== Data shown

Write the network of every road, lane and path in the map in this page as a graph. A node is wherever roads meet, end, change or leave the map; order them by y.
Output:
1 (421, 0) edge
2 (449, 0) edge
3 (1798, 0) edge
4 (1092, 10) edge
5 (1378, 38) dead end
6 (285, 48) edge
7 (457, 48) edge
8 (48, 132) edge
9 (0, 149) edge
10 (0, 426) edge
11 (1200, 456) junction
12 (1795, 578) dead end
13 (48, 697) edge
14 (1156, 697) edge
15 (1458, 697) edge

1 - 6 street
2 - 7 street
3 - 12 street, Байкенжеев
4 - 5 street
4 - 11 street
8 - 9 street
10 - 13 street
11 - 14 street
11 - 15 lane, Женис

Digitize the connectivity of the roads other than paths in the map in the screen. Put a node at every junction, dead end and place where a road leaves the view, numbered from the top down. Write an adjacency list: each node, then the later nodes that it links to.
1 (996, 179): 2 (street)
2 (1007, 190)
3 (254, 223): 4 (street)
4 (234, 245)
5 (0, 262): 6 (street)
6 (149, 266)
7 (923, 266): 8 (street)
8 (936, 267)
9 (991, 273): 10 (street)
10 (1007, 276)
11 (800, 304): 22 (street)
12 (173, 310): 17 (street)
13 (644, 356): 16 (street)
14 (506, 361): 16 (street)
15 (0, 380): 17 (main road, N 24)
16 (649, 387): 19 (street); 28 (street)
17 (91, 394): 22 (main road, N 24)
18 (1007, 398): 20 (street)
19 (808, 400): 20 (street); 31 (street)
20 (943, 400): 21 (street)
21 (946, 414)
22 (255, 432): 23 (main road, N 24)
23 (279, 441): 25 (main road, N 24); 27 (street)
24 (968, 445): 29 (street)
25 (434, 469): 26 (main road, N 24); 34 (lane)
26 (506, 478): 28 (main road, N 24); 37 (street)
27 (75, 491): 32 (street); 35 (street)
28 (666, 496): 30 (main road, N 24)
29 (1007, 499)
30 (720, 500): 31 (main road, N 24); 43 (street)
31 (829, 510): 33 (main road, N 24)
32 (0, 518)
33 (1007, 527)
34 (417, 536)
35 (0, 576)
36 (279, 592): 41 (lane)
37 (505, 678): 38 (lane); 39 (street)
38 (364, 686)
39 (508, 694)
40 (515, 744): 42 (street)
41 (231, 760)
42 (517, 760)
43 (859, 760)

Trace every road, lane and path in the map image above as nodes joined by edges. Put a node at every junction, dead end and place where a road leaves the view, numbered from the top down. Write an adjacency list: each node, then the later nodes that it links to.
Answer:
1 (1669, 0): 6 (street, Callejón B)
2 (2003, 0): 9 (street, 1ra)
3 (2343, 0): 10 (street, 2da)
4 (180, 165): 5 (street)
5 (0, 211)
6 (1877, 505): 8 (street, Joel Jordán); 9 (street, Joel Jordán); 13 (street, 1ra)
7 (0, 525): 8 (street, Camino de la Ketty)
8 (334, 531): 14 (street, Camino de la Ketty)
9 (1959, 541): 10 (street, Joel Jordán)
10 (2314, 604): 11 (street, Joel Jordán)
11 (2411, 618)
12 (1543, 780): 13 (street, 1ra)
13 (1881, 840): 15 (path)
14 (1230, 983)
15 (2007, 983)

====

Please output each record exactly as it appears above.

Write the network of every road, lane and path in the map in this page as a graph. A node is wherever roads meet, end, change or leave the map; order them by y.
Output:
1 (421, 0) edge
2 (449, 0) edge
3 (1798, 0) edge
4 (1092, 10) edge
5 (1378, 38) dead end
6 (285, 48) edge
7 (457, 48) edge
8 (48, 132) edge
9 (0, 149) edge
10 (0, 426) edge
11 (1200, 456) junction
12 (1795, 578) dead end
13 (48, 697) edge
14 (1156, 697) edge
15 (1458, 697) edge

1 - 6 street
2 - 7 street
3 - 12 street, Байкенжеев
4 - 5 street
4 - 11 street
8 - 9 street
10 - 13 street
11 - 14 street
11 - 15 lane, Женис

Digitize the connectivity of the roads other than paths in the map in the screen. Put a node at every junction, dead end and place where a road leaves the view, numbered from the top down. Write an adjacency list: each node, then the later nodes that it links to.
1 (996, 179): 2 (street)
2 (1007, 190)
3 (254, 223): 4 (street)
4 (234, 245)
5 (0, 262): 6 (street)
6 (149, 266)
7 (923, 266): 8 (street)
8 (936, 267)
9 (991, 273): 10 (street)
10 (1007, 276)
11 (800, 304): 22 (street)
12 (173, 310): 17 (street)
13 (644, 356): 16 (street)
14 (506, 361): 16 (street)
15 (0, 380): 17 (main road, N 24)
16 (649, 387): 19 (street); 28 (street)
17 (91, 394): 22 (main road, N 24)
18 (1007, 398): 20 (street)
19 (808, 400): 20 (street); 31 (street)
20 (943, 400): 21 (street)
21 (946, 414)
22 (255, 432): 23 (main road, N 24)
23 (279, 441): 25 (main road, N 24); 27 (street)
24 (968, 445): 29 (street)
25 (434, 469): 26 (main road, N 24); 34 (lane)
26 (506, 478): 28 (main road, N 24); 37 (street)
27 (75, 491): 32 (street); 35 (street)
28 (666, 496): 30 (main road, N 24)
29 (1007, 499)
30 (720, 500): 31 (main road, N 24); 43 (street)
31 (829, 510): 33 (main road, N 24)
32 (0, 518)
33 (1007, 527)
34 (417, 536)
35 (0, 576)
36 (279, 592): 41 (lane)
37 (505, 678): 38 (lane); 39 (street)
38 (364, 686)
39 (508, 694)
40 (515, 744): 42 (street)
41 (231, 760)
42 (517, 760)
43 (859, 760)

Trace every road, lane and path in the map image above as nodes joined by edges. Put a node at every junction, dead end and place where a road leaves the view, numbered from the top down. Write an adjacency list: each node, then the later nodes that it links to.
Answer:
1 (1669, 0): 6 (street, Callejón B)
2 (2003, 0): 9 (street, 1ra)
3 (2343, 0): 10 (street, 2da)
4 (180, 165): 5 (street)
5 (0, 211)
6 (1877, 505): 8 (street, Joel Jordán); 9 (street, Joel Jordán); 13 (street, 1ra)
7 (0, 525): 8 (street, Camino de la Ketty)
8 (334, 531): 14 (street, Camino de la Ketty)
9 (1959, 541): 10 (street, Joel Jordán)
10 (2314, 604): 11 (street, Joel Jordán)
11 (2411, 618)
12 (1543, 780): 13 (street, 1ra)
13 (1881, 840): 15 (path)
14 (1230, 983)
15 (2007, 983)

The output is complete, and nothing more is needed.